Most diagrams are a pain to iterate: changing layout, swapping theme, and producing high-resolution exports typically involve multiple tools and manual steps. Archify flips that flow by letting an LLM-driven agent produce a validated, self-contained HTML/SVG diagram from plain-English prompts, then iterate in chat and export pixel-perfect images without a build chain.
What Sets It Apart
- Agent-first renderer: packaged as a reusable "skill" for Claude, Codex CLI and opencode so agents can generate a typed JSON IR, validate it, render HTML/SVG, run post-render checks, and iterate — all without installing runtime dependencies.
- Dual-theme, single-file exports: exports include a self-contained SVG carrying both dark and light variable sets (uses @media prefers-color-scheme) so a single file follows reader theme on GitHub/Blogs.

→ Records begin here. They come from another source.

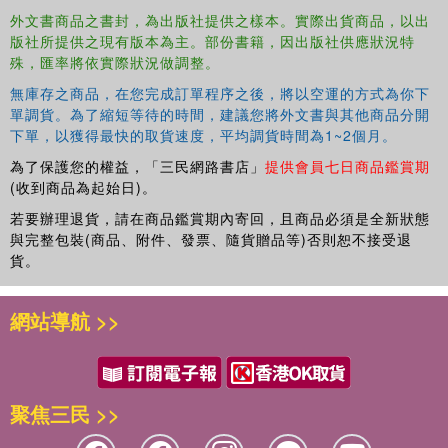
外文書商品之書封，為出版社提供之樣本。實際出貨商品，以出
版社所提供之現有版本為主。部份書籍，因出版社供應狀況特
殊，匯率將依實際狀況做調整。
無庫存之商品，在您完成訂單程序之後，將以空運的方式為你下
單調貨。為了縮短等待的時間，建議您將外文書與其他商品分開
下單，以獲得最快的取貨速度，平均調貨時間為1~2個月。
為了保護您的權益，「三民網路書店」
提供會員七日商品鑑賞期
(收到商品為起始日)。
若要辦理退貨，請在商品鑑賞期內寄回，且商品必須是全新狀態
與完整包裝(商品、附件、發票、隨貨贈品等)否則恕不接受退
貨。
網站導航 >>
聚焦三民 >>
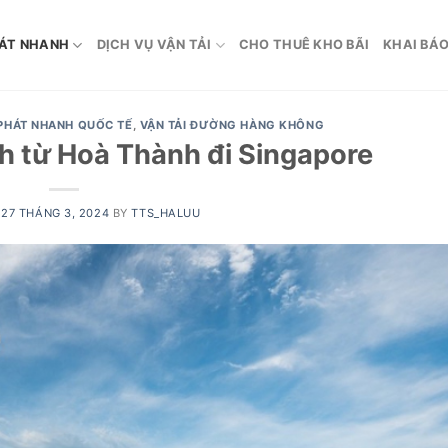
ÁT NHANH
DỊCH VỤ VẬN TẢI
CHO THUÊ KHO BÃI
KHAI BÁO
PHÁT NHANH QUỐC TẾ
,
VẬN TẢI ĐƯỜNG HÀNG KHÔNG
 từ Hoà Thành đi Singapore
N
27 THÁNG 3, 2024
BY
TTS_HALUU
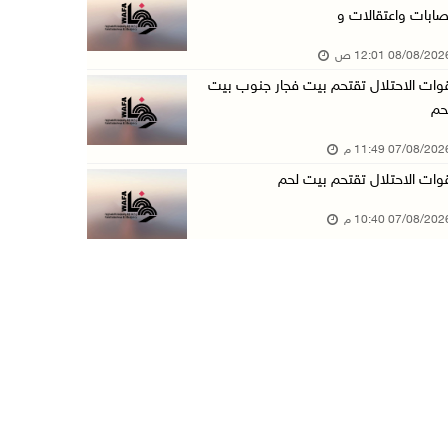
صابات واعتقالات و
مستعمرون يهاجمون قرية أبو نجيم ويصيبون مواطني ...
08/08/20 12:01 ص
07/آب/2026 08:08 م
وات الاحتلال تقتحم بيت فجار جنوب بيت
مستعمرون يهاجمون مساكن المواطنين في خربة الحم ...
حم
07/آب/2026 07:09 م
07/08/20 11:49 م
بعد تجديد منع زيارات المعتقلين: أبو الحمص يدع ...
وات الاحتلال تقتحم بيت لحم
07/آب/2026 06:26 م
07/08/20 10:40 م
الرئاسة ترحب بإطلاق السعودية التحالف البحري ا ...
07/آب/2026 06:17 م
(محدث) نابلس: إصابة مواطن واعتقاله إثر هجوم ل ...
07/آب/2026 06:04 م
الرئاسة ترحب باتفاقية مكة للدفاع المشترك بين ...
07/آب/2026 05:25 م
3 إصابات إثر تعرضهم للطعن في الطيبة داخل أراض ...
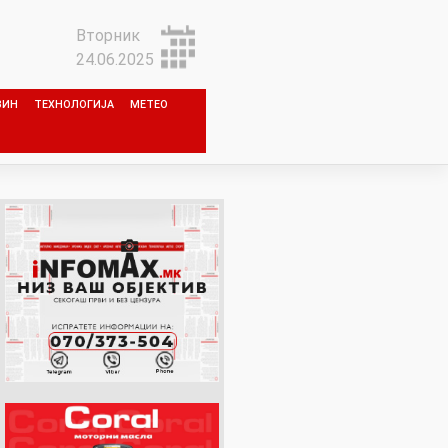
Вторник
24.06.2025
ЗИН
ТЕХНОЛОГИЈА
МЕТЕО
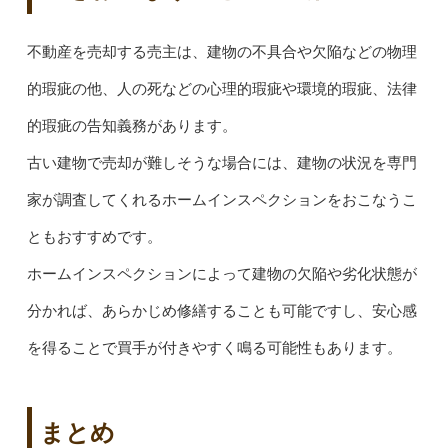
不動産を売却する売主は、建物の不具合や欠陥などの物理
的瑕疵の他、人の死などの心理的瑕疵や環境的瑕疵、法律
的瑕疵の告知義務があります。
古い建物で売却が難しそうな場合には、建物の状況を専門
家が調査してくれるホームインスペクションをおこなうこ
ともおすすめです。
ホームインスペクションによって建物の欠陥や劣化状態が
分かれば、あらかじめ修繕することも可能ですし、安心感
を得ることで買手が付きやすく鳴る可能性もあります。
まとめ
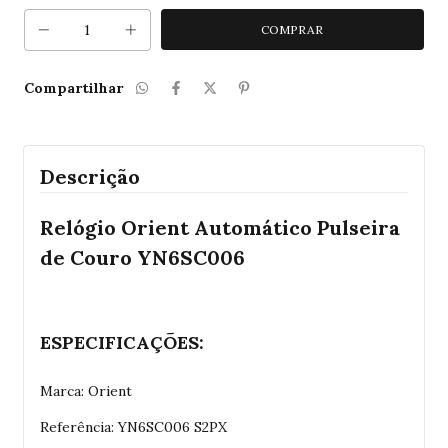
Compartilhar
Descrição
Relógio Orient Automático Pulseira
de Couro YN6SC006
ESPECIFICAÇÕES:
Marca: Orient
Referência: YN6SC006 S2PX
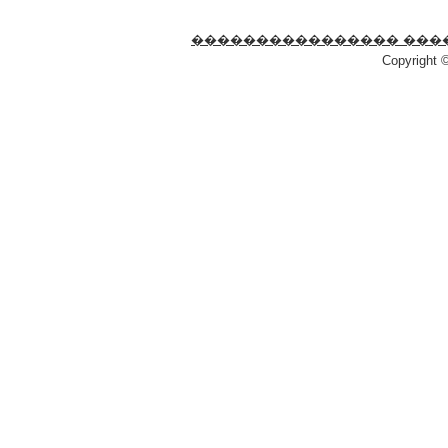
���������������� ���
Copyright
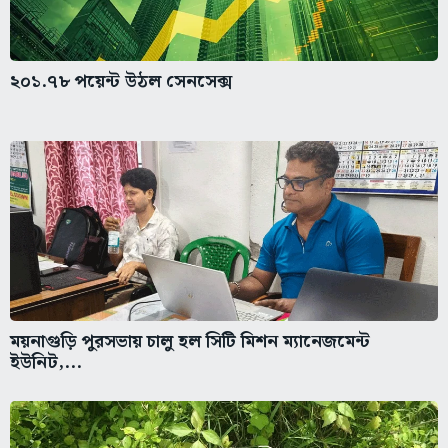
২০১.৭৮ পয়েন্ট উঠল সেনসেক্স
ময়নাগুড়ি পুরসভায় চালু হল সিটি মিশন ম্যানেজমেন্ট
ইউনিট,...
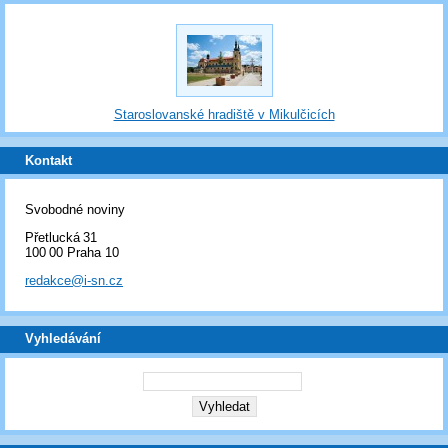
Staroslovanské hradiště v Mikulčicích
Kontakt
Svobodné noviny
Přetlucká 31
100 00 Praha 10
redakce@i-sn.cz
Vyhledávání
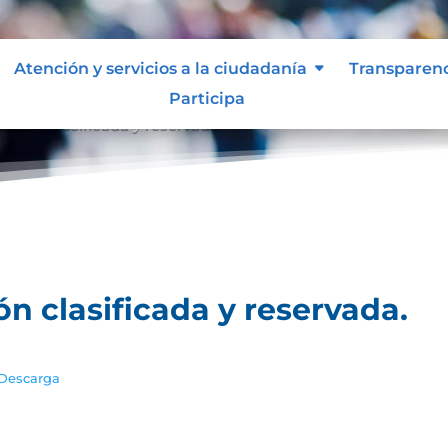
Atención y servicios a la ciudadanía
Transparen
Participa
ación clasificada y reservada.
ón clasificada y reservada.
Descarga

Raster exports are generated by rasterizing the SVG at up to 4× viewBox to avoid upsampling blur.
- Quality & automation loop: schema validation, layout checks, and an artifact checker prevent common SVG/layout errors; a CLI wraps validate/render/check commands for CI-friendly workflows.
- Practical UX features: theme toggle with keyboard shortcut, copy-PNG-to-clipboard, a small-file self-contained HTML artifact for easy sharing, and real-repo examples that demonstrate the renderer pipeline.
Who It's For & Tradeoffs
Great fit if you want fast, reproducible technical diagrams driven by prompts or integrated into agent workflows — e.g., SREs, architects, developer docs, runbooks, and ML/analytics teams who need quick diagrams tied to narrative text. It shines when you need repeatable, high-quality exports (retina/print) and programmatic checks in CI.
Look elsewhere if you require a full WYSIWYG canvas editor, a large icon runtime of proprietary cloud vendor glyphs, or collaborative multi-user live editing out of the box. Also note some export behaviors depend on browser clipboard/canvas capabilities (WebP and clipboard image writes), and pixel-perfect font rendering for raster exports may need local font installation. The project is MIT-licensed and—at the time of capture—has broad community adoption (several thousand stars), but it intentionally keeps a small footprint rather than bundling a giant icon library.